Now the turn of fish to wash up on beaches

Dead juvenile Ray’s bream lie on Long Beach on Sunday. PHOTO: GARY ALLPRESS
Dead juvenile Ray’s bream lie on Long Beach on Sunday. PHOTO: GARY ALLPRESS
First there were paua in South Otago; now it is fish, as hundreds of dead bream have washed up on shores around Dunedin recently.

Last week the beach at Kaka Point was littered with dead and dying paua after the heavy tide fell.

Residents in the area told the Otago Daily Times the ‘‘natural phenomenon’’ had occurred previously, but never as badly.

On Sunday, Dunedin resident Gary Allpress was walking his dog down Long Beach north of Dunedin, and came across ‘‘hundreds of those little bream-like fish’’.

Mr Allpress said he recognised the fish as he had seen similar things happen further north in the past.

Ministry for Primary Industries (MPI) regional manager fisheries compliance Garreth Jay said juvenile Ray’s bream fish were confirmed to have washed up along some beaches in the Dunedin area, including Whareakeake, Long Beach and Aramoana.

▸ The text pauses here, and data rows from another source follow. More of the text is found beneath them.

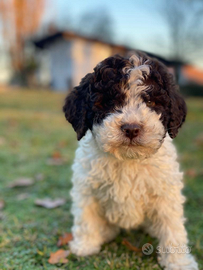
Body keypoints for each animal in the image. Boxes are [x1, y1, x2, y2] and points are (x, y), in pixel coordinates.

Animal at [62, 51, 197, 268]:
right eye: (110, 103)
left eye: (151, 103)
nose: (132, 128)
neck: (129, 159)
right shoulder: (87, 188)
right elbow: (86, 218)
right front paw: (85, 246)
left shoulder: (165, 193)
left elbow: (172, 228)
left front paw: (179, 262)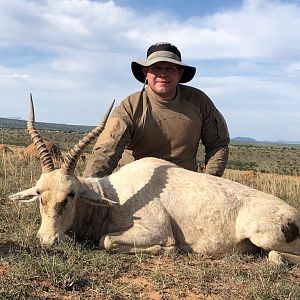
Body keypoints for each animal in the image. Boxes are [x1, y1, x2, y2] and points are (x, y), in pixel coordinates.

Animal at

MPI officers had been on site at some of the beaches, and there was no evidence the dead bream were a result of fishing activity.

He believed recent weather and sea conditions had caused the fish to be pushed inshore and on to the beaches, and then to become stranded when the tide went out.

MPI has urged beachgoers not to gather or eat the dead fish or shellfish.